Further, in support for the ‘perceived stress’ hypothesis in regards to blacks ‘perceiving’ stress and discrimination, “stress denial in combination with abdominal obesity, alcohol consumption, and smoking may be proxy for a high stress level” (Suter et al, 1997). Carroll et al (2001) also show how there are is “modest support for the hypothesis that heightened blood pressure reactions to mental stress contribute to the development of high blood pressure.” Sparrenberger et al (2009) also did a systematic review of observational studies, finding that “Acute stress is probably not a risk factor for hypertension. Chronic stress and particularly the non-adaptive response to stress are more likely causes of sustained elevation of blood pressure.”
Lastly, Langford (1981) shows that when SES is controlled for, the black-white BP disparity vanishes, implying that social and environmental—not genetic—factors are the cause for elevated HTN levels in black Americans. Sweet et al (2007) showed that for lighter-skinned blacks, as SES rose BP decreased while for darker-skinned blacks BP increased as SES did while implicating factors like ‘racism’ as the ultimate causes. This is solid evidence that both skin color and SES are predictors of higher prevalence of BP in black populations, and since other studies show that this is not noticed in higher class blacks, nor is this noticed in blacks in Africa, then the main causes of this disparity are social and environmental in nature.
(Non, Gravlee, and Mulligan, 2012).

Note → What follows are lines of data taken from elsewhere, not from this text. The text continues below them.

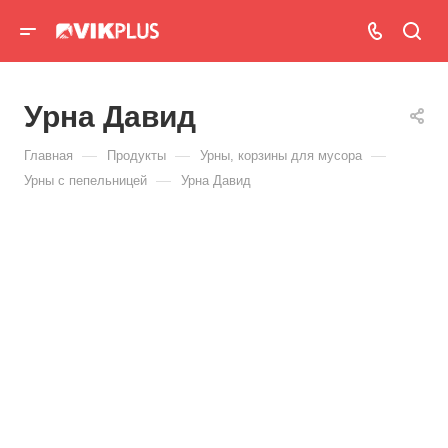
Урна Давид
—
—
—
Главная
Продукты
Урны, корзины для мусора
—
Урны с пепельницей
Урна Давид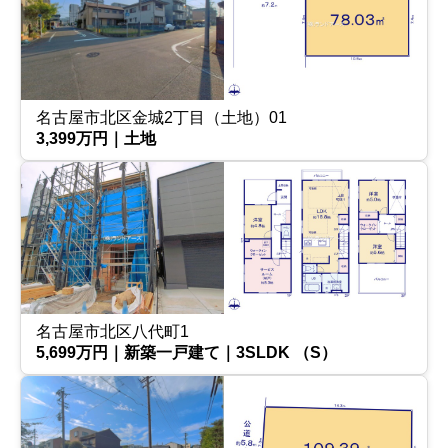
名古屋市北区金城2丁目（土地）01
3,399万円｜土地
名古屋市北区八代町1
5,699万円｜新築一戸建て｜3SLDK （S）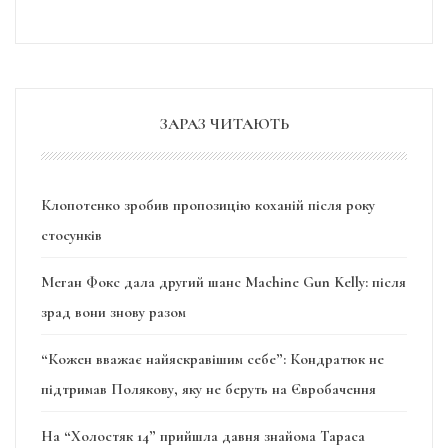
ЗАРАЗ ЧИТАЮТЬ
Клопотенко зробив пропозицію коханій після року
стосунків
Меган Фокс дала другий шанс Machine Gun Kelly: після
зрад вони знову разом
“Кожен вважає найяскравішим себе”: Кондратюк не
підтримав Полякову, яку не беруть на Євробачення
На “Холостяк 14” прийшла давня знайома Тараса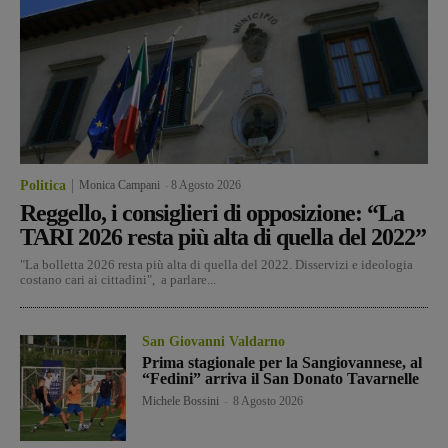
Politica
Monica Campani
-
8 Agosto 2026
Reggello, i consiglieri di opposizione: “La
TARI 2026 resta più alta di quella del 2022”
"La bolletta 2026 resta più alta di quella del 2022. Disservizi e ideologia
costano cari ai cittadini", a parlare...
San Giovanni Valdarno
Prima stagionale per la Sangiovannese, al
“Fedini” arriva il San Donato Tavarnelle
Michele Bossini
-
8 Agosto 2026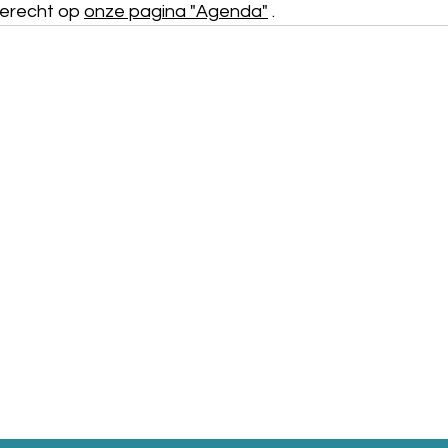
terecht op 
onze pagina "Agenda"
 .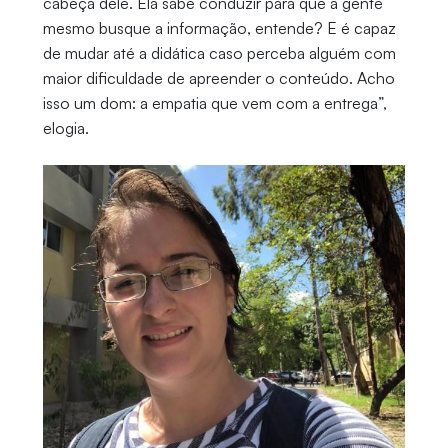
cabeça dele. Ela sabe conduzir para que a gente
mesmo busque a informação, entende? E é capaz
de mudar até a didática caso perceba alguém com
maior dificuldade de apreender o conteúdo. Acho
isso um dom: a empatia que vem com a entrega”,
elogia.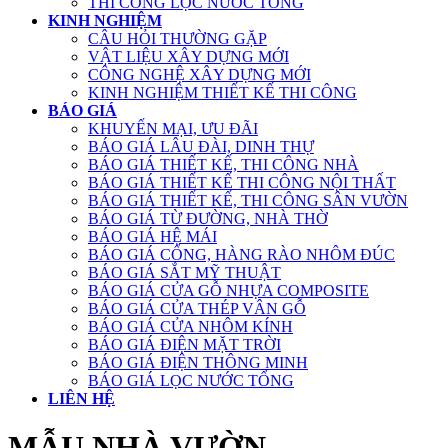
THI CÔNG LỌC NƯỚC TỔNG
KINH NGHIỆM
CÂU HỎI THƯỜNG GẶP
VẬT LIỆU XÂY DỰNG MỚI
CÔNG NGHỆ XÂY DỰNG MỚI
KINH NGHIỆM THIẾT KẾ THI CÔNG
BÁO GIÁ
KHUYẾN MẠI, ƯU ĐÃI
BÁO GIÁ LÂU ĐÀI, DINH THỰ
BÁO GIÁ THIẾT KẾ, THI CÔNG NHÀ
BÁO GIÁ THIẾT KẾ THI CÔNG NỘI THẤT
BÁO GIÁ THIẾT KẾ, THI CÔNG SÂN VƯỜN
BÁO GIÁ TỪ ĐƯỜNG, NHÀ THỜ
BÁO GIÁ HỆ MÁI
BÁO GIÁ CỔNG, HÀNG RÀO NHÔM ĐÚC
BÁO GIÁ SẮT MỸ THUẬT
BÁO GIÁ CỬA GỖ NHỰA COMPOSITE
BÁO GIÁ CỬA THÉP VÂN GỖ
BÁO GIÁ CỬA NHÔM KÍNH
BÁO GIÁ ĐIỆN MẶT TRỜI
BÁO GIÁ ĐIỆN THÔNG MINH
BÁO GIÁ LỌC NƯỚC TỔNG
LIÊN HỆ
MẪU NHÀ VƯỜN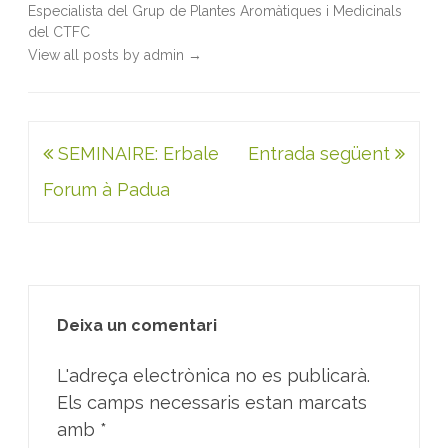
Especialista del Grup de Plantes Aromàtiques i Medicinals
del CTFC
View all posts by admin
→
Navegació
SEMINAIRE: Erbale
Entrada següent
d'entrades
Forum à Padua
Deixa un comentari
L'adreça electrònica no es publicarà.
Els camps necessaris estan marcats
amb
*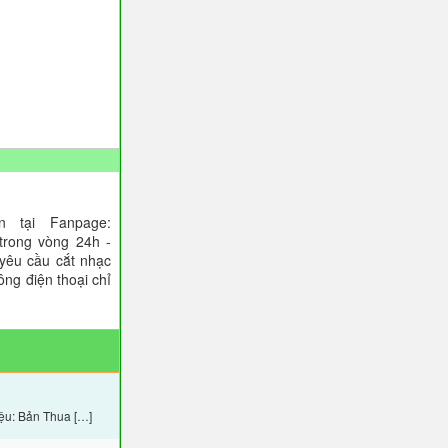
 tại Fanpage:
trong vòng 24h -
 yêu cầu cắt nhạc
ông điện thoại chỉ
ệu: Bản Thua […]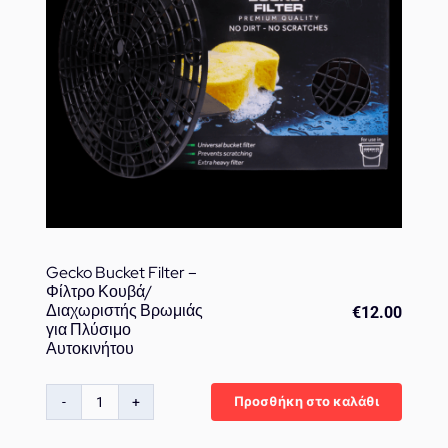
Gecko Bucket Filter –
Φίλτρο Κουβά/
Διαχωριστής Βρωμιάς
€
12.00
για Πλύσιμο
Αυτοκινήτου
Προσθήκη στο καλάθι
Gecko
Bucket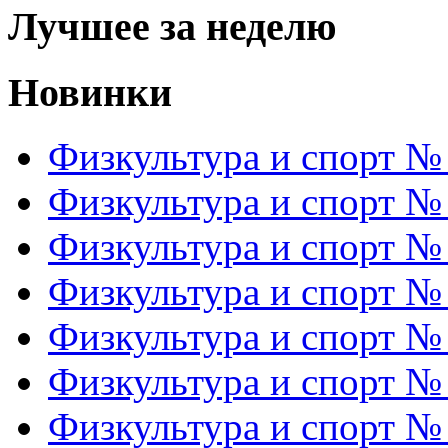
Лучшее за неделю
Новинки
Физкультура и спорт №
Физкультура и спорт №
Физкультура и спорт №
Физкультура и спорт №
Физкультура и спорт №
Физкультура и спорт №
Физкультура и спорт №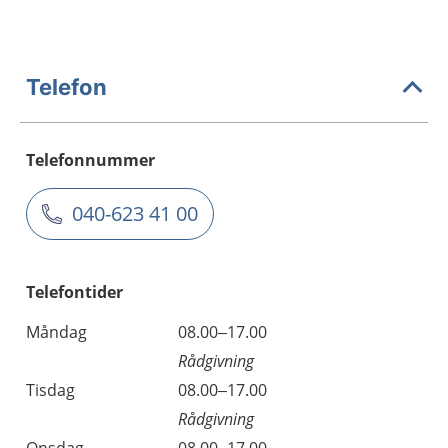
Telefon
Telefonnummer
040-623 41 00
Telefontider
Måndag
08.00–17.00
Rådgivning
Tisdag
08.00–17.00
Rådgivning
Onsdag
08.00–17.00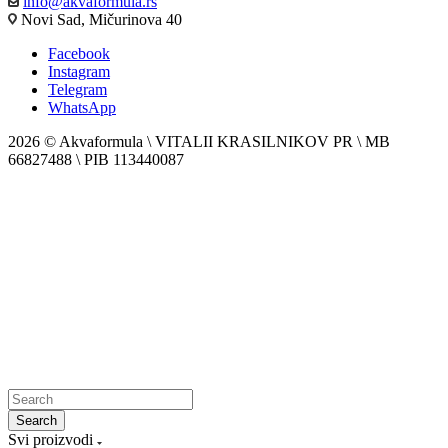
info@akvaformula.rs
Novi Sad, Mičurinova 40
Facebook
Instagram
Telegram
WhatsApp
2026 © Akvaformula \ VITALII KRASILNIKOV PR \ MB
66827488 \ PIB 113440087
Search
Svi proizvodi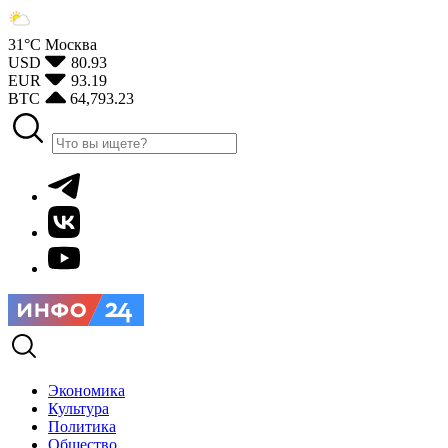
31°С
Москва
USD
80.93
EUR
93.19
BTC
64,793.23
Экономика
Культура
Политика
Общество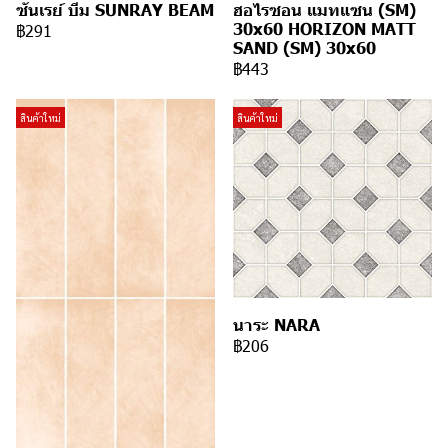
ซันเรย์ บีม SUNRAY BEAM
ฮอไรซอน แมทแซน (SM)
30x60 HORIZON MATT
฿291
SAND (SM) 30x60
฿443
สินค้าใหม่
สินค้าใหม่
นาระ NARA
฿206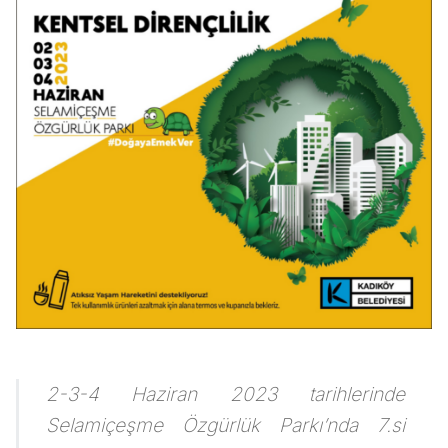
2-3-4 Haziran 2023 tarihlerinde
Selamiçeşme Özgürlük Parkı’nda 7.si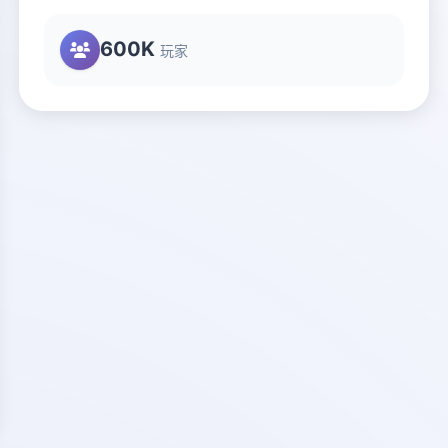
600K
玩家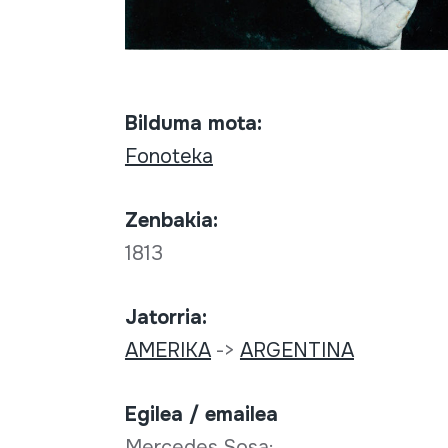
Bilduma mota:
Fonoteka
Zenbakia:
1813
Jatorria:
AMERIKA
->
ARGENTINA
Egilea / emailea
Mercedes Sosa;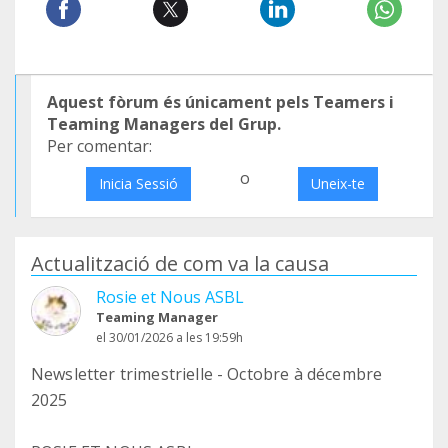
Aquest fòrum és únicament pels Teamers i
Teaming Managers del Grup.
Per comentar:
o
Inicia Sessió
Uneix-te
Actualització de com va la causa
Rosie et Nous ASBL
Teaming Manager
el 30/01/2026 a les 19:59h
Newsletter trimestrielle - Octobre à décembre
2025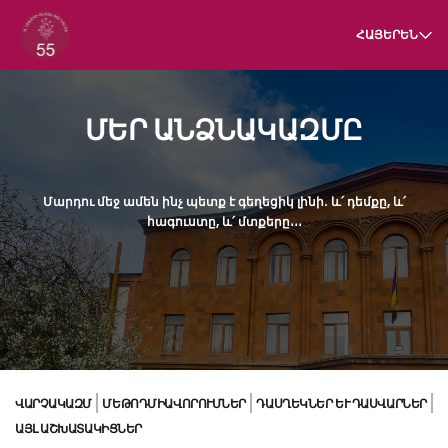
ՀԱՅԵՐԵՆ
ՄԵՐ ԱՆՁՆԱԿԱԶՄԸ
Մարդու մեջ ամեն ինչ պետք է գեղեցիկ լինի. և՛ դեմքը, և՛
հագուստը, և՛ մտքերը․․․
ՎԱՐՉԱԿԱԶՄ
ՄԵԹՈԴՄԻԱՎՈՐՈՒՄՆԵՐ
ԴԱՍՂԵԿՆԵՐ ԵՒ ԴԱՍՎԱՐՆԵՐ
ԱՅԼ ԱՇԽԱՏԱԿԻՑՆԵՐ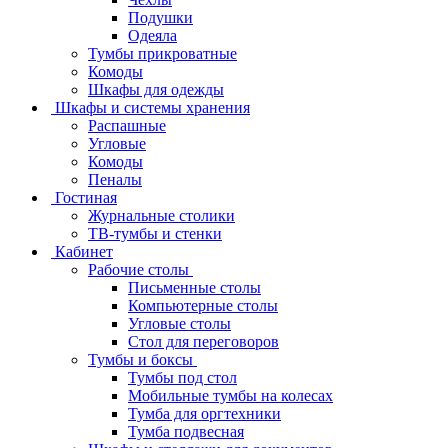
Подушки
Одеяла
Тумбы прикроватные
Комоды
Шкафы для одежды
Шкафы и системы хранения
Распашные
Угловые
Комоды
Пеналы
Гостиная
Журнальные столики
ТВ‑тумбы и стенки
Кабинет
Рабочие столы
Письменные столы
Компьютерные столы
Угловые столы
Стол для переговоров
Тумбы и боксы
Тумбы под стол
Мобильные тумбы на колесах
Тумба для оргтехники
Тумба подвесная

Their study suggests that educating black Americans on the dangers and preventative measures of high BP will reduce BP disparities between the races. This is in-line with Williams (1992) in that the social environment is the cause for the higher rates of BP. One hypothesis explored to explain why this effect with education was greater in blacks than whites was that BP-related factors, such as stress, poverty and racial discrimination (remember, even if no racial discrimination occurs, any so-called discrimination is in the eye of the beholder so that will contribute to a rise in physiologic variables) and maybe social isolation may be causes for this phenomenon. Future studies also must show how higher education causes lower BP, or if it only serves as other markers for the social environment. Nevertheless, this is an important study in our understanding of how and why the races differ in BP and it will go far to increase our understanding of this malady. This is a very convincing argument that education and not genetic ancestry cause disparities in BP between blacks and whites.
WebMD states that, of course, both environmental and genetic factors are at play in regards to black’s increased propensity for acquiring HTN. Fuchs (2011) also states that “They [environmental and behavioral factors] could act directly or by triggering mechanisms of blood pressure increase that are dormant in blacks living in Africa” and explain why black Americans have higher rates of BP than Africans in Africa. Further, race and ethnicity are independent predictors of HTN (Holmes et al, 2013).
Blacks and whites do differ in BP, and its aetiology is both complex and hard to untangle Genetic factors probably don’t account for a lot of this variance since Africans in Africa have low levels of BP compared to their black American cousins. Numerous lines of evidence shows that social and environmental factors are the cause, and so to change this, all people—especially blacks—should be educated on how to change these problems in our society. Whether discrimination is real or imagined, the effects of it lead to real physiological outcomes that then lead to increased health disparities between these populations.